(Data entries)
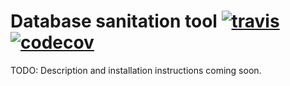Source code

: # Database sanitation tool [![travis][travis-image]][travis-url] [![codecov][codecov-image]][codecov-url]

[travis-image]: https://travis-ci.org/andersinno/python-database-sanitizer.svg?branch=master
[travis-url]: https://travis-ci.org/andersinno/python-database-sanitizer
[codecov-image]: https://codecov.io/gh/andersinno/python-database-sanitizer/branch/master/graph/badge.svg
[codecov-url]: https://codecov.io/gh/andersinno/python-database-sanitizer

TODO: Description and installation instructions coming soon.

Problem to solve
Gather all lines of the records that include the word "codecov".

Exercise answer
: # Database sanitation tool [![travis][travis-image]][travis-url] [![codecov][codecov-image]][codecov-url]
[codecov-image]: https://codecov.io/gh/andersinno/python-database-sanitizer/branch/master/graph/badge.svg
[codecov-url]: https://codecov.io/gh/andersinno/python-database-sanitizer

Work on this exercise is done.